The TransAmerica Pyramid behind the wooden walls of a new structure.

The TransAmerica Pyramid is seen behind wooden walls as workers continue construction on two affordable housing developments in San Francisco. (Jessica Christian/The San Francisco Chronicle via Getty Images)

A notable generation gap did emerge in the data: While 72% of 18- to 27-year-olds and 71% of 27- to 42-year-olds agreed with the statement that “having more affordable housing in my community is more important than free parking for myself,” only 47% of people 58 and older did.

Of course, it is one thing to back the construction of new housing in general and another to welcome it in one’s own neighborhood. Efforts to add affordable multifamily housing to suburban areas where single-family homes predominate are often met with fierce opposition. But Zillow found that 57% of those surveyed said “they would support an apartment building being built in their neighborhood.” Here, however, the discrepancy between homeowners and renters grew, with only 47% of homeowners supporting apartments in their neighborhood, compared with 72% of renters.

And while the results generally did not vary very widely between cities, there was a gap between some on the question of apartment construction in one’s own neighborhood. The two most supportive cities were New York at 64% and Los Angeles at 63%, while the two least supportive were Atlanta (46%) and Phoenix (48%). That may reflect the fact that housing costs are much higher in New York and L.A., or the fact that both are already denser than Atlanta and Phoenix.

Building apartments in most neighborhoods would be a radical departure from current land-use patterns and would require changes to zoning codes at the city, county and town levels.

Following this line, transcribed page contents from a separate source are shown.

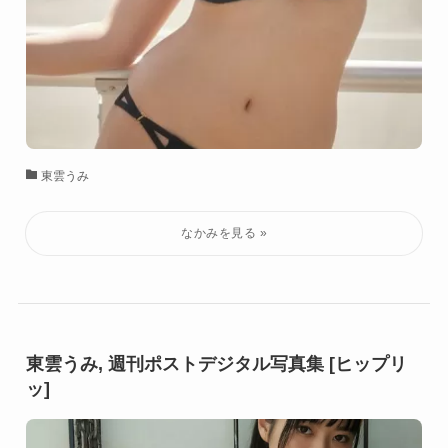
東雲うみ
東雲うみ, 週刊ポストデジタル写真集 [ヒップリ
ッ]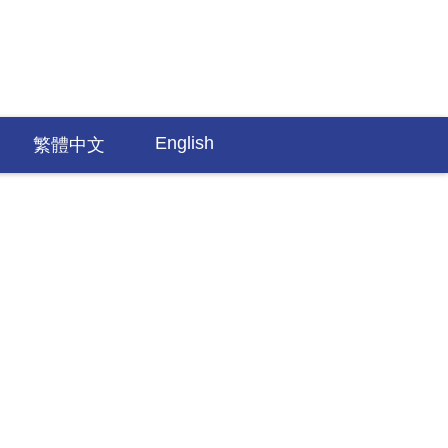
English
繁體中文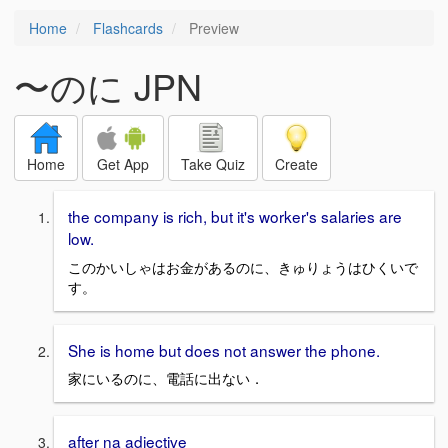
Home
Flashcards
Preview
〜のに JPN
Home
Get App
Take Quiz
Create
the company is rich, but it's worker's salaries are
low.
このかいしゃはお金があるのに、きゅりょうはひくいで
す。
She is home but does not answer the phone.
家にいるのに、電話に出ない．
after na adjective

“According to U.S. Census data, more than 60% of homes in the U.S. are single-family detached homes,” Zillow spokesman Will Lemke told Yahoo News in an email. “Those neighborhoods are created and kept that way through decades-old zoning restrictions.”

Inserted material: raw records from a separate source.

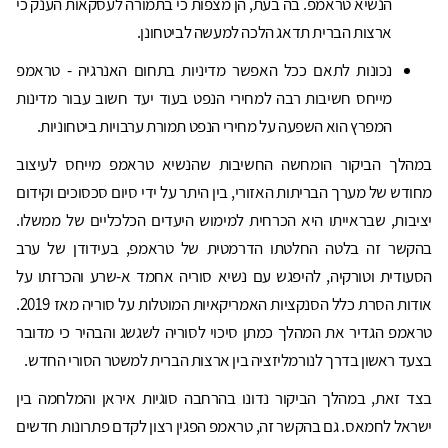
הנשיא טראמפ. בה בעת, הן מצפות כי בתמורה לעסקאות הענק כי
ארצות הברית תדאג הלכה למעשה לביטחונן.
נכונות לתאם ככל האפשר מדיניות בתחום האנרגיה - טראמפ
מייחס חשיבות רבה למחירי הנפט בעוד יעד חשוב עבור מדינות
המפרץ הוא השפעה על מחירי הנפט תמורת ערבויות ביטחוניות.
במהלך הביקור הומחשה החשיבות שהנשיא טראמפ מייחס לעיצוב
מחודש של מערך הבריתות האזורי, בין היתר על ידי סיום סכסוכים וקידום
יציבות, שבראייתו היא הכרחית למימוש היעדים הכלכליים של ממשלו.
בהקשר זה בלטה החלטתו הדרמטית של טראמפ, בעידודן של ערב
הסעודית וטורקיה, להיפגש עם נשיא סוריה אחמד א-שרע והכרזתו על
אודות הסרת כלל הסנקציות האמריקאיות המוטלות על סוריה מאז 2019.
טראמפ הגדיר את המהלך כמתן סיכוי לסוריה לשגשג והבהיר כי מדובר
בצעד ראשון בדרך לנורמליזציה בין ארצות הברית למשטר הסורי החדש.
בצד זאת, במהלך הביקור נדונו בהרחבה סוגיות איראן והמלחמה בין
ישראל לחמאס. גם בהקשר זה, טראמפ הפגין רצון לקדם פתרונות חדשים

An aerial view of a large residential development, including empty lots and several homes under construction.

Homes under construction at the Cielo at Sand Creek by Century Communities housing development in Antioch, Calif. (David Paul Morris/Bloomberg via Getty Images)

Such a change would have the potential to ease more than just the cost of housing. Multifamily houses, such as duplexes and apartments, are more energy-efficient than detached houses, meaning they less fuel for heat in the winter and less air conditioning for electricity in the summer, which in turn means burning less of the fossil fuels causing climate change. This is one reason that residents of inner cities tend to have lower carbon footprints than their counterparts in the suburbs.

The issue of adding density is politically fraught, however. During the 2020 presidential campaign, then-President Donald Trump campaigned on the claim that Democrats would force apartment buildings on unwilling suburbs and “destroy” them. Zillow’s findings may indicate, though, that such an argument would largely fall on deaf ears as Americans become increasingly accepting of new housing to accommodate a growing population.